Present the lines of the data below as a numbered list, skipping any blank lines. Omit the pictures from your answer.

Stored data entries
+ + + + + + +

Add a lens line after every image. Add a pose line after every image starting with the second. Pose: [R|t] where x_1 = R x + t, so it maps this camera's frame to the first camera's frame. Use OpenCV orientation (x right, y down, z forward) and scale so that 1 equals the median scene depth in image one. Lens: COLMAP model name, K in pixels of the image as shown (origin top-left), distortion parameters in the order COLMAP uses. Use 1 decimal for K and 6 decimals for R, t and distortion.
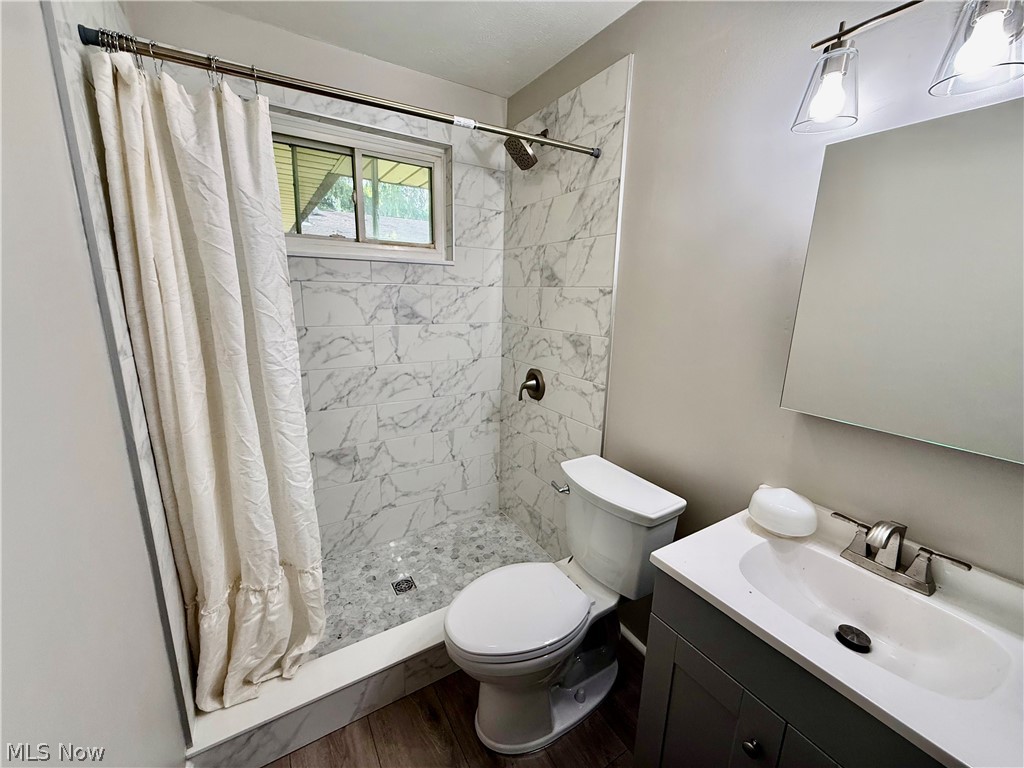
lens RADIAL K [[410.0, 0, 511.4], [0, 410.0, 386.1], [0, 0, 1]] dist [-0.000199, -0.000030]
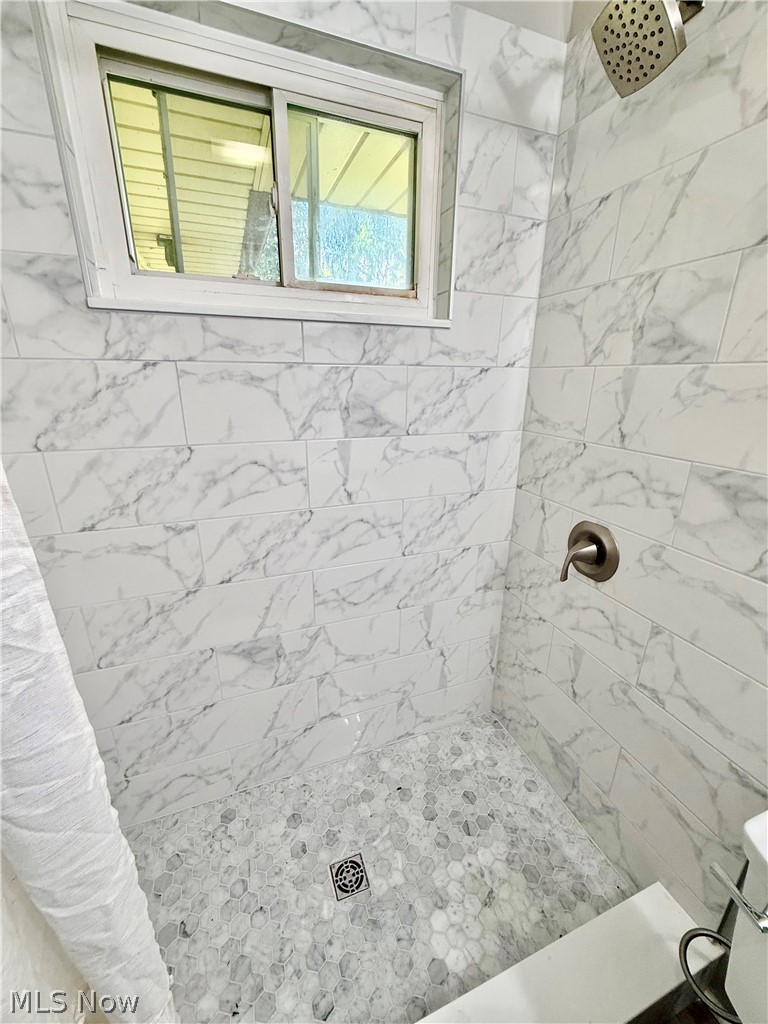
lens RADIAL K [[410.0, 0, 384.0], [0, 410.0, 512.0], [0, 0, 1]] dist [-0.000199, -0.000030]
pose [[0.981793, 0.046143, -0.184266, -0.121458], [-0.028968, 0.995072, 0.094834, -0.105165], [0.187734, -0.087770, 0.978291, 0.451449]]
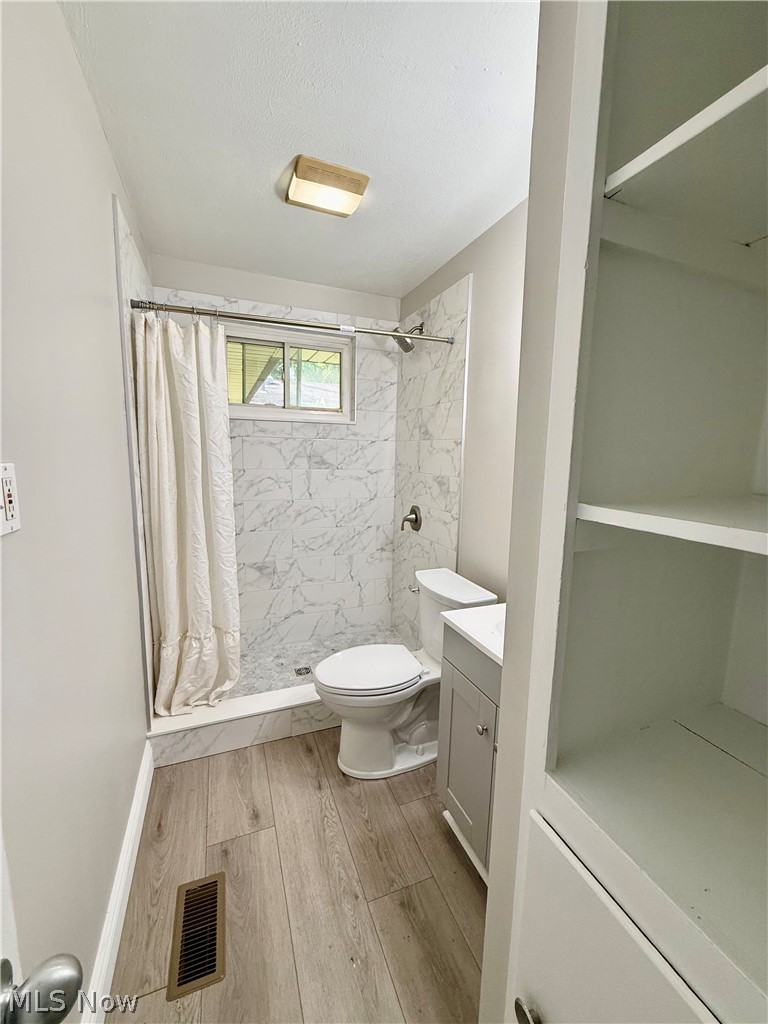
lens RADIAL K [[410.0, 0, 384.0], [0, 410.0, 512.0], [0, 0, 1]] dist [-0.000199, -0.000030]
pose [[0.985925, 0.024023, -0.165454, 0.179411], [-0.037153, 0.996360, -0.076727, 0.080158], [0.163008, 0.081794, 0.983228, -0.246510]]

+ + + + + + +

- **RESPONSE AREA**
1. Add a lens line after every image. Add a pose line after every image starting with the second. Pose: [R|t] where x_1 = R x + t, so it maps this camera's frame to the first camera's frame. Use OpenCV orientation (x right, y down, z forward) and scale so that 1 equals the median scene depth in image one. Lens: COLMAP model name, K in pixels of the image as shown (origin top-left), distortion parameters in the order COLMAP uses. Use 1 decimal for K and 6 decimals for R, t and distortion.
2. lens RADIAL K [[410.0, 0, 511.4], [0, 410.0, 386.1], [0, 0, 1]] dist [-0.000199, -0.000030]
3. lens RADIAL K [[410.0, 0, 384.0], [0, 410.0, 512.0], [0, 0, 1]] dist [-0.000199, -0.000030]
4. pose [[0.981793, 0.046143, -0.184266, -0.121458], [-0.028968, 0.995072, 0.094834, -0.105165], [0.187734, -0.087770, 0.978291, 0.451449]]
5. lens RADIAL K [[410.0, 0, 384.0], [0, 410.0, 512.0], [0, 0, 1]] dist [-0.000199, -0.000030]
6. pose [[0.985925, 0.024023, -0.165454, 0.179411], [-0.037153, 0.996360, -0.076727, 0.080158], [0.163008, 0.081794, 0.983228, -0.246510]]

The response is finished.